• _Aim of the task_
Only the lines from the one containing "[259,957,366,975] not English" through the final line of the material below should be output, exactly as they stand.

• _Provided data_
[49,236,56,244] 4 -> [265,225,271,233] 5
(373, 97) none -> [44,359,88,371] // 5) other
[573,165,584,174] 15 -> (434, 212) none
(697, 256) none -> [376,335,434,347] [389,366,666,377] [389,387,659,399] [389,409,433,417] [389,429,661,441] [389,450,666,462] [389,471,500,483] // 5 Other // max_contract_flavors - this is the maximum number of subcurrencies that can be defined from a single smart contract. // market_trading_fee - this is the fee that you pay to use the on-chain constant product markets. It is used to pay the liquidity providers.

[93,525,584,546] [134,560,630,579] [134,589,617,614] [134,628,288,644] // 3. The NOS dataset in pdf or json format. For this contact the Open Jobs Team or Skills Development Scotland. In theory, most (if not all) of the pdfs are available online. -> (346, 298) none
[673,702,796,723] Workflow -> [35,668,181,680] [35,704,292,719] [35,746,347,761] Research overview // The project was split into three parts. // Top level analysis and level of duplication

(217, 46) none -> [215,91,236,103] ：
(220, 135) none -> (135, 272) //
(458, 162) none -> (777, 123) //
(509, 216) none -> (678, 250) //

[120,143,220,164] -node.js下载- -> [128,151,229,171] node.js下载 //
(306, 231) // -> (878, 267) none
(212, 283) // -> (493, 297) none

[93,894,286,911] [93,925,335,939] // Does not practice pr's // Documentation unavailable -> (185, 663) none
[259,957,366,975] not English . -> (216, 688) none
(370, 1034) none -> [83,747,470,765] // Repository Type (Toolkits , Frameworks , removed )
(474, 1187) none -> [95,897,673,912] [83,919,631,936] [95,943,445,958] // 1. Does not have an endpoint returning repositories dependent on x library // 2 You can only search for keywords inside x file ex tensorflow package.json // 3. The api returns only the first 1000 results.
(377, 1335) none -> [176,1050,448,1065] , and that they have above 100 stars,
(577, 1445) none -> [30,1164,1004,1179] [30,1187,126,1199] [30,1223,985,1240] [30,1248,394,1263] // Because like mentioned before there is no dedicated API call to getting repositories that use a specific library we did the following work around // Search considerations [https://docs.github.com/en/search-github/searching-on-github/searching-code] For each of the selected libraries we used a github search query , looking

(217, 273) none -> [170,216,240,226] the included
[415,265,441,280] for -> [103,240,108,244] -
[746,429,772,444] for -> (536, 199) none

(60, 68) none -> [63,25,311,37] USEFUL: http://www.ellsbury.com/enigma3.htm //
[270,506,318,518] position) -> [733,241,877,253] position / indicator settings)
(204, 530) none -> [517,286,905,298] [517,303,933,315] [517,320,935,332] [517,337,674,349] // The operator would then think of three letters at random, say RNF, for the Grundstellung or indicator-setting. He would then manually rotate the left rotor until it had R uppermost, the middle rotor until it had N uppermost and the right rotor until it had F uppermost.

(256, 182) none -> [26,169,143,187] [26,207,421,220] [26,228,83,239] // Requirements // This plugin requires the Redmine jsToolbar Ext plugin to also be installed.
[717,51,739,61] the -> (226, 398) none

• _Your solution_
[259,957,366,975] not English . -> (216, 688) none
(370, 1034) none -> [83,747,470,765] // Repository Type (Toolkits , Frameworks , removed )
(474, 1187) none -> [95,897,673,912] [83,919,631,936] [95,943,445,958] // 1. Does not have an endpoint returning repositories dependent on x library // 2 You can only search for keywords inside x file ex tensorflow package.json // 3. The api returns only the first 1000 results.
(377, 1335) none -> [176,1050,448,1065] , and that they have above 100 stars,
(577, 1445) none -> [30,1164,1004,1179] [30,1187,126,1199] [30,1223,985,1240] [30,1248,394,1263] // Because like mentioned before there is no dedicated API call to getting repositories that use a specific library we did the following work around // Search considerations [https://docs.github.com/en/search-github/searching-on-github/searching-code] For each of the selected libraries we used a github search query , looking

(217, 273) none -> [170,216,240,226] the included
[415,265,441,280] for -> [103,240,108,244] -
[746,429,772,444] for -> (536, 199) none

(60, 68) none -> [63,25,311,37] USEFUL: http://www.ellsbury.com/enigma3.htm //
[270,506,318,518] position) -> [733,241,877,253] position / indicator settings)
(204, 530) none -> [517,286,905,298] [517,303,933,315] [517,320,935,332] [517,337,674,349] // The operator would then think of three letters at random, say RNF, for the Grundstellung or indicator-setting. He would then manually rotate the left rotor until it had R uppermost, the middle rotor until it had N uppermost and the right rotor until it had F uppermost.

(256, 182) none -> [26,169,143,187] [26,207,421,220] [26,228,83,239] // Requirements // This plugin requires the Redmine jsToolbar Ext plugin to also be installed.
[717,51,739,61] the -> (226, 398) none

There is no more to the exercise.